Introductie ronde Visie op sociale innovatie Ir. Jos Schneiders (directeur DSM Nederland) Jos Schneiders geeft aan dat bij DSM de laatste jaren een portfolioverschuiving heeft plaatsgevonden in de richting van specialty-producten (life science-producten en hoogwaardige materialen). Dit betekent voor DSM dat het belang van open innovatie met flexibele samenwerkingsvormen tussen ondernemingen en wetenschap steeds belangrijker wordt, en dat meer aandacht moet uitgaan naar de relatie werkgever-werknemer: “we moeten het werk zoeken bij de mensen”. Open innovatie en werkrelaties zijn thema’s die sterk verbonden zijn met sociale innovatie. Prof. dr.

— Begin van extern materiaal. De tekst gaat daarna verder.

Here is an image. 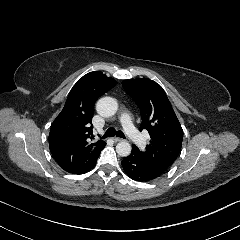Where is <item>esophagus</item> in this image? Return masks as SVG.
<instances>
[{
	"label": "esophagus",
	"mask_w": 240,
	"mask_h": 240,
	"mask_svg": "<svg viewBox=\"0 0 240 240\" xmlns=\"http://www.w3.org/2000/svg\"><path fill=\"white\" fill-rule=\"evenodd\" d=\"M113 140H114V142H120V141H123L122 138H118V137L113 138Z\"/></svg>",
	"instance_id": "1"
}]
</instances>
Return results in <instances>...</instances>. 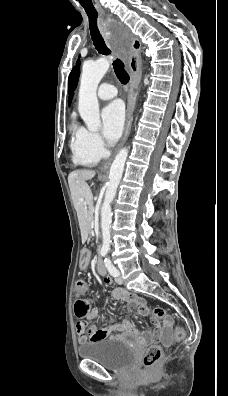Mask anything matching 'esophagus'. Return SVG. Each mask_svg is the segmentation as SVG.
Returning <instances> with one entry per match:
<instances>
[{
	"label": "esophagus",
	"instance_id": "1",
	"mask_svg": "<svg viewBox=\"0 0 228 396\" xmlns=\"http://www.w3.org/2000/svg\"><path fill=\"white\" fill-rule=\"evenodd\" d=\"M101 14H105L103 10H100ZM132 48H133V55L128 61V66H129V73H130V79H131V89L129 92V97H128V107H127V117H126V124H125V130L123 137L115 151V153L123 146V144L126 142L131 126H132V121H133V111L135 107V100H136V93L135 89L138 87L141 75H142V62H141V42L137 37H134L132 40ZM115 153L112 155V157L105 162L101 167V171H106L113 160V157Z\"/></svg>",
	"mask_w": 228,
	"mask_h": 396
}]
</instances>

Bart Nooteboom (Hoogleraar innovatiebeleid Universiteit Tilburg) Bart Nooteboom heeft in zijn eerdere functie als lid van de WRR vaak advies uitgebracht over het Nederlandse innovatiebeleid. Daarin stonden telkens twee vragen centraal: - Hoe organiseer je innovatie? - Hoe innoveer je de organisatie? In essentie is dit waar sociale innovatie over gaat. Zijn ervaring zegt hem dat er bij veel bedrijven, maar ook in het overheidsbeleid, sprake is van een spanning tussen innovatie en exploratie. Daarbij is er vaak onvoldoende aandacht voor de rol en organisatie van de exploratie van innovaties. Prof. dr.Mariëlle Heijltjes (Directeur UMBS)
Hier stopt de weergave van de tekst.